PIS w kampanii wyborczej zapowiadał odbudowę polskiego szkolnictwa. Wyborcy opowiedzieli się za programem PIS.
To zupełnie jak w komunie, kiedy wyborcy wypowiadali się w 90% za umacnianiem władzy partii i zdobyczy socjalizmu.
Żeby być wyborcą, to trzeba mieć wolność wyboru oraz pełnię czynnych i biernych praw wyborczych. Ani w komunie ani dzisiaj Polacy tego nie mieli. Wystraszeni i odmóżdżeni kibole to nie są wyborcy.
Czy reforma szkolnictwa jest rzeczywiscie stosownym tematem na referendum?

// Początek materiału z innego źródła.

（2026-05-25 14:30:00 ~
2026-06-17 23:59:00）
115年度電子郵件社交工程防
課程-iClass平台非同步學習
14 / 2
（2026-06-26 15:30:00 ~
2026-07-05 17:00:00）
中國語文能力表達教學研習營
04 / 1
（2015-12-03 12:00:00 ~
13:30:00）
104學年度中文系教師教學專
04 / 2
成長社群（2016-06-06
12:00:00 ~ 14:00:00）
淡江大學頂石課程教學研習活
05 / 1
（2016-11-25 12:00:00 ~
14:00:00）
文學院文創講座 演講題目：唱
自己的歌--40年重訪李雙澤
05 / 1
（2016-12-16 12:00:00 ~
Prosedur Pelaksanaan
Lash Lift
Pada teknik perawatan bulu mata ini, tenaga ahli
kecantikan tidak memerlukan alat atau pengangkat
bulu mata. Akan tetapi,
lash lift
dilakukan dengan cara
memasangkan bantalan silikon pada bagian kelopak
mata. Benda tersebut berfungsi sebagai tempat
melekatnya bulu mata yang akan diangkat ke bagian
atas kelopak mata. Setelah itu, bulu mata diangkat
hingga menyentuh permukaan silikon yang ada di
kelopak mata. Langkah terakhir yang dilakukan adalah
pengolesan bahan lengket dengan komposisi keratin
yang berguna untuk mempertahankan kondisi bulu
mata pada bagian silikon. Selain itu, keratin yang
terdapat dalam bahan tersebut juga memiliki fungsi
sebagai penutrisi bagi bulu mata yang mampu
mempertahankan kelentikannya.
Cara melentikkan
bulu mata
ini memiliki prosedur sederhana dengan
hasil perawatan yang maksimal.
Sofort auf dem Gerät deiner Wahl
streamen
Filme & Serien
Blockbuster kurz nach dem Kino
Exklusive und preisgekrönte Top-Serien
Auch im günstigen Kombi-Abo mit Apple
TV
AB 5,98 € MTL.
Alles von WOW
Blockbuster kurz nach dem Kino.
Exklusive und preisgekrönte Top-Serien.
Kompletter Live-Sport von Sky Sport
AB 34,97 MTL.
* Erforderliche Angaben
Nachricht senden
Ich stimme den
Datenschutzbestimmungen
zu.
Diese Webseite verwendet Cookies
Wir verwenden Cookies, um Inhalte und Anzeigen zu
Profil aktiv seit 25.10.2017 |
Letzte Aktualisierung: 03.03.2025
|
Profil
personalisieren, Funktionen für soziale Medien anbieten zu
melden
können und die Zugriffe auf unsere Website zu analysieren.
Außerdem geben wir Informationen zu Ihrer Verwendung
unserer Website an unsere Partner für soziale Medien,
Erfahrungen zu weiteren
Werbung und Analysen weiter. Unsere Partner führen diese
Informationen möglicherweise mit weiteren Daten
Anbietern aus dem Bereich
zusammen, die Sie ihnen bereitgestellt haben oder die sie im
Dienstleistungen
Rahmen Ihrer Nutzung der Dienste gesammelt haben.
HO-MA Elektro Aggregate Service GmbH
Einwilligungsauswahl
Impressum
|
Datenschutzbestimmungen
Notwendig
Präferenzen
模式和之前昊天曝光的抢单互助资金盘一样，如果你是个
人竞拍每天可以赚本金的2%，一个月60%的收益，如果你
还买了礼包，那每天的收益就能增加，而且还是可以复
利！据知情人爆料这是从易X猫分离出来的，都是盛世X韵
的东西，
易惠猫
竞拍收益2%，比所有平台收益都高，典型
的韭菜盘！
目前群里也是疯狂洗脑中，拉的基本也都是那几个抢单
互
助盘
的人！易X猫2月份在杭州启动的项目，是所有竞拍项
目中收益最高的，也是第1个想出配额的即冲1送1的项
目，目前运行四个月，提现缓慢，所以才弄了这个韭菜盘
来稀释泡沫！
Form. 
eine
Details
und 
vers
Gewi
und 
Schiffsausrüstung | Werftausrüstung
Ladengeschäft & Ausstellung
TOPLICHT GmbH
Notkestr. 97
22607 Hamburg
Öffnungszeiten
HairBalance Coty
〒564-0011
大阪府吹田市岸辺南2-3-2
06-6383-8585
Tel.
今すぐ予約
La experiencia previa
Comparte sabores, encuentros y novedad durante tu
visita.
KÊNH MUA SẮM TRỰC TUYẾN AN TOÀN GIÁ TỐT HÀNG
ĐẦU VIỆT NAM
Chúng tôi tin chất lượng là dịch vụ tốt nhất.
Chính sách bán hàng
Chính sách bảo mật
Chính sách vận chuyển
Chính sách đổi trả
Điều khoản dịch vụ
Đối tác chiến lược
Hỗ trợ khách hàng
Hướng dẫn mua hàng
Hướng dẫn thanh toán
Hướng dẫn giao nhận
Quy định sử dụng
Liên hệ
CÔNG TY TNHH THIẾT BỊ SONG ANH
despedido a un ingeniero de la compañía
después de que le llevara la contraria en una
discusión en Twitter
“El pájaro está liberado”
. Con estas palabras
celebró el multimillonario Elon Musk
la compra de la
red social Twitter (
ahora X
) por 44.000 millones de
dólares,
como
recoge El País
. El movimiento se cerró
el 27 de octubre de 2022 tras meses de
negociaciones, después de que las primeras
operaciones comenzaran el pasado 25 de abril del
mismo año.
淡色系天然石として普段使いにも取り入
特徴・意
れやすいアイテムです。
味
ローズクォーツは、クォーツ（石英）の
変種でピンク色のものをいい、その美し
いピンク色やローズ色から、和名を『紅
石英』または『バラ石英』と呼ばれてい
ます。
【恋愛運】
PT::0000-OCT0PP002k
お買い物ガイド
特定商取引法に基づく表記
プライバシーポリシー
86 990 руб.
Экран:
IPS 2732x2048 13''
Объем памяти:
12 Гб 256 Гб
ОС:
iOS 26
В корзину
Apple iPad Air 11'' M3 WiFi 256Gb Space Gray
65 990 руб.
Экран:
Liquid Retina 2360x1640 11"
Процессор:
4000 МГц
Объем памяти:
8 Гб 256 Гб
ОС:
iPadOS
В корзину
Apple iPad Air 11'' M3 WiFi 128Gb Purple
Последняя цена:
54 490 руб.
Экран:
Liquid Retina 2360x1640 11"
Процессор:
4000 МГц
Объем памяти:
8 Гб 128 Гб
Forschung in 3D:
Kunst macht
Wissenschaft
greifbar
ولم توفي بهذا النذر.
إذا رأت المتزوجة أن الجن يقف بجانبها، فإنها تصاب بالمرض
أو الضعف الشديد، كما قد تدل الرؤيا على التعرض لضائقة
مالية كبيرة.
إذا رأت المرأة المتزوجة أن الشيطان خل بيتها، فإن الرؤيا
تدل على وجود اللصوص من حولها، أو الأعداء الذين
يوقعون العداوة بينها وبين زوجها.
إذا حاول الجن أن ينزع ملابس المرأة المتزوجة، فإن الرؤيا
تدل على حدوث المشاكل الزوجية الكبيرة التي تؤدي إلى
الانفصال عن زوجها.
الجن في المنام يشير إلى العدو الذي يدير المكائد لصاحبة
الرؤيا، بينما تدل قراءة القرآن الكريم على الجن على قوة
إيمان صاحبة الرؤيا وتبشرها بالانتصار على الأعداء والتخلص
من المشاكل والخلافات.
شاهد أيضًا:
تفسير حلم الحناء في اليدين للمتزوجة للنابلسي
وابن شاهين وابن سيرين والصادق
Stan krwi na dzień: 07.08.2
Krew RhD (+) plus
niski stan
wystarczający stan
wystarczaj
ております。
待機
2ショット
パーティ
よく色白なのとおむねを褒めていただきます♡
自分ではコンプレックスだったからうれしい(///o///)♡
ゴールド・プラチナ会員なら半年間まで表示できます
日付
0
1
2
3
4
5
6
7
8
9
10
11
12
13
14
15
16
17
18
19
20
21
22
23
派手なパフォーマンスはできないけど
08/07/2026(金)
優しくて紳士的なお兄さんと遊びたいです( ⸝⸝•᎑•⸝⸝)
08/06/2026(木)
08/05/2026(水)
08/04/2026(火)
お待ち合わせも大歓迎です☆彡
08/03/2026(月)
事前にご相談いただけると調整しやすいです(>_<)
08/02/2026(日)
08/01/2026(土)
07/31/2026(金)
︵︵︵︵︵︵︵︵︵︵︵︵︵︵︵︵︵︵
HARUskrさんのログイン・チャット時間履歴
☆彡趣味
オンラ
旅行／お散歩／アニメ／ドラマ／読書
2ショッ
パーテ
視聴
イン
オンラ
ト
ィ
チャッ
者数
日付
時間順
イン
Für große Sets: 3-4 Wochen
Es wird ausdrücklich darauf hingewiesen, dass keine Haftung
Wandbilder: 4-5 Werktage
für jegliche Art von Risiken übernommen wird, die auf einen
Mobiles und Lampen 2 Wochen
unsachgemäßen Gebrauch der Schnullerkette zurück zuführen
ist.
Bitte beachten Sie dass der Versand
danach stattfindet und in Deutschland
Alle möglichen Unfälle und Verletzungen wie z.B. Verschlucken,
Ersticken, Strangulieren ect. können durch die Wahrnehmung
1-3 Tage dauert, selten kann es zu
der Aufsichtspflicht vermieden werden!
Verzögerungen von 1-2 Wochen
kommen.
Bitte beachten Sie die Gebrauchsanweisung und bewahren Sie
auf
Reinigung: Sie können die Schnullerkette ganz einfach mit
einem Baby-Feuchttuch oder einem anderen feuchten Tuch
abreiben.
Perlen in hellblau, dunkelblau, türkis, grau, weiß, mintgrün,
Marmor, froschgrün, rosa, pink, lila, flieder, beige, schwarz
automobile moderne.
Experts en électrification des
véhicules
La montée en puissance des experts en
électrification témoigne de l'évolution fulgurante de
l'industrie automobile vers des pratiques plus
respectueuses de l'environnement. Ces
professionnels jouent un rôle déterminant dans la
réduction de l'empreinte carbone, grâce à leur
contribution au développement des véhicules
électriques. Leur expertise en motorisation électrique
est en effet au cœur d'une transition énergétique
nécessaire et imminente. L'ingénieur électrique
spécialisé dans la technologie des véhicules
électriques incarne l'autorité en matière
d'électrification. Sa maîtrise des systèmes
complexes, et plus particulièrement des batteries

Dwa aspekty: pierwszy, wazniejszy. W tej chwili w Polsce glosowanie w jakimkolwiek referendum nie dotyczy meritum sprawy, ale jego politycznej otoczki. PIS przeprowadza zmiane szkolnictwa: popieram PIS – glosuje ZA, jestem przeciwko – glosuje PRZECIW.
Po drugie – tego rodzaju sprawa powinni zajmowac sie specjalisci: nauczyciele, psychologowie, socjologowie, przedstawiciele szkolnictwa wyzszego itp.
Referendum w sprawie sześciolatków było?
@schwarzerpeter
A czy Polska jest rzeczywiście stosownym tematem dal Polaków.
Polak to niech spieprza na wewnętrzną lub zewnętrzną emigrację, ale niech się ciul do spraw polskich nie wtrąca. Od tego mamy parryjną rasę panów. Oni wiedzą co dla Polski i dla Polaków co jeszcze w Polsce zostali najlepsze.
Przypominam, że za czasów PO też jakieś milion podpisów w sprawie likwidacji gimnazjów wylądowało w koszu. Dlaczego teraz jest takie oburzenie?
Jaki oburzenie. Normalka. PiS to nie zmiana, to kontynuacja.
rabnietawariatka,
Tu nie chodzi o oburzenie jako takie, tylko o hipokryzję PiS. Miło być prawo i Sprawiedliwość, wyszło z tego Pieniądze i Spółki. Podobnie z referendum: – Trudno wyobrazić sobie sprawę bardziej nadająca się do powszechnego głosowania niż kwestie związane z relacją rodzice-dzieci i prawem rodziców, żeby o swoich dzieciach decydować – mówił w 2013 roku Jarosław Kaczyński. Odnosił się do potrzeby przeprowadzenia referendum na temat obowiązku szkolnego dla 6-latków. Cztery lata później propozycję oddania głosu rodzicom nazywa „propagandowym chwytem”. Chodzi o wniosek o referendum w sprawie rewolucji w szkołach.
Więcej przykładów tej hipokryzji choćby tu: https://wiadomosci.wp.pl/hipokryzja-pis-w-sprawie-szkol-moga-zrobic-to-co-uwazali-za-grzech-po-6114005274728577a
I co, panie @Ryszard Kubaszko, łyso?